Before buying a horse, you must consider…

The first moment that you lay eyes on the prospective new addition in your life, a new horse, try to watch and notice everything about this animal. First impressions are not always the best. Looking deeper into your hopefully new friend with a fine tooth comb is in your best interest. Take notice upon approaching each horse. Does the animal move away from you or toward you. Does the horse turn their rump toward you? Does the horses eyes widen or look frightened or are they just friendly?
Stand in front of the horse and take notice to the following:
• Look at the nostrils to see if the horse is breathing normally and the nostrils are not flaring.
• Check eyes for correct movement or cloudiness or spots on the eyes.
• Check for symmetry of both sides of face in case of paralyses.
• Check shoulders for evenness. Look for bulging areas.
• Check front legs for correctness, if legs bow out or bow in.
• Check for splints (below the knees) on the inside or outside of the leg (cannon bone).

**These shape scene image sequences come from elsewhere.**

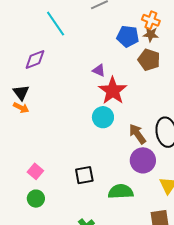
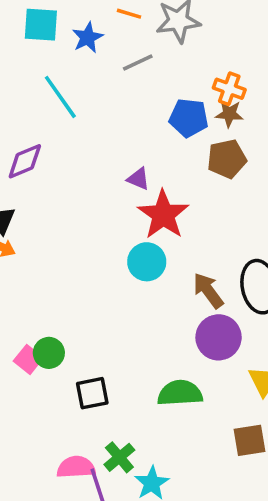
brown pentagon: (149, 60) -> (227, 159), turned -30
black square: (84, 175) -> (92, 393), moved
green circle: (36, 199) -> (49, 353), moved

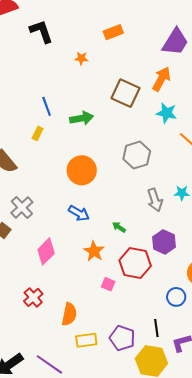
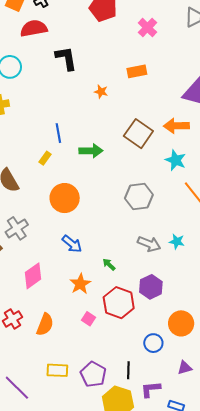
orange arrow: (161, 79) -> (176, 126), turned -130
orange circle: (82, 170) -> (65, 198), moved
gray arrow: (155, 200) -> (149, 244), turned -60
orange semicircle: (69, 314) -> (45, 325), moved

• Check to make sure tendons (behind the cannon bone underneath the back of the knee) is straight up and down and does not have any bulges.
• Feel legs gently for bulges and run hands over ankles for large hard areas or heat.
• Check for evenness of feet. Pick up feet and check for bruising or fowl smell or very black color around frog (v-shaped soft area on bottom of foot).
• Stand on the side of the horse. You are looking for balance between the neck area, shoulder area, back and rump.
• Notice whether the horses legs seem to be underneath of the them as opposed to the legs too far forward or too far back.
• Walk a safe distance behind the horse noticing the hips are level, whether the hocks are too close together or too far apart. If you are in a situation where the horse is in a stall, make sure you watch the horse walk out of the stall and notice whether the animal is free moving, walks a little stiff, caries head to one side or the other, how quiet the individual walks and stands, etc.
Never be afraid to ask questions. Resistance to answers should be a red flag. Owners that know and care about there horses are usually eager to give you information. Knowing the parts of a horse is of great importance in your search in finding the right horse for you. This is one of the many areas we will be discussing in the future. Hopefully these few tips will help you in your quest of finding a wonderful, healthy horse.